The corporation acknowledged that it is largely dependent on its top five clients in its risk factors in the RHP. This also applies to its main customers, Jaguar Land Rover and its parent company Tata Motors.
PARTICULARS | FY23 | FY22 | FY21 |
---|---|---|---|
Revenue from operations | ₹4,414 crore | ₹3,529 crore | ₹2,380.9 crore |
Net profit | ₹624 crore | ₹436.9 crore | ₹239 crore |
‘Investor-friendly pricing’:
Emkay also says in a brief note that their appraisals fairly address all of the aforementioned concerns. For the issue, a price range of ₹475–500 has been established. At the top of the range, Tata Tech is valued at approximately 32 times its earnings per share for FY23. KPIT is at 110x, Tata Elxsi is at 69x, and LTTS is at 40x.
According to the majority of brokerage reports, the company has given its IPO investors anything. Due to the group’s legacy, investors are eager to own the share even with the 100% OFS offer. We fervently support the company’s favorable long-term prospects. We advise it with significant listing gain because of investor-friendly pricing and ample room for growth, according to Tapse.
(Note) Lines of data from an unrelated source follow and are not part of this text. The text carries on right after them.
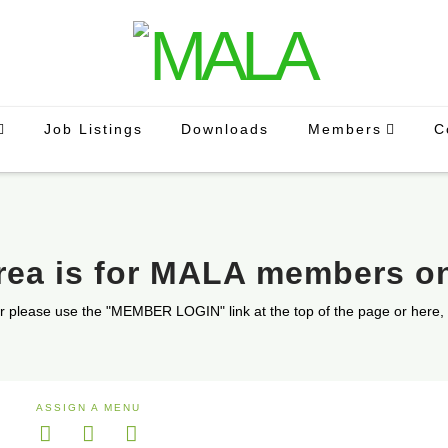
Job Listings
Downloads
Members
C
area is for MALA members o
r please use the "MEMBER LOGIN" link at the top of the page or here,
ASSIGN A MENU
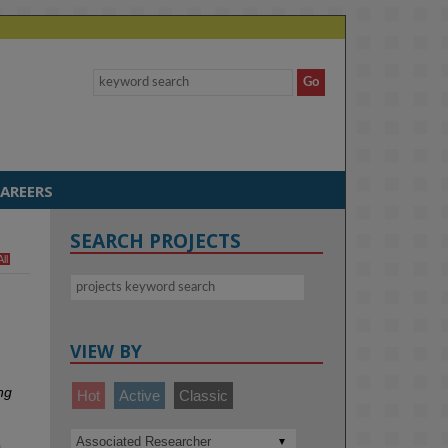
AREERS
SEARCH PROJECTS
All
VIEW BY
ng
Hot
Active
Classic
While Ventura claims to have strong potential for earnings development, IDBI Capital has also stated that it expects strong earnings growth in the future.
“We anticipate strong financial performance from TTECH in the upcoming years, given the gradual recovery of the global economy, rising manufacturing capex, and shift in manufacturing from US/Europe/China to India due to cost inflation and China+1 strategy,” the Ventura research stated.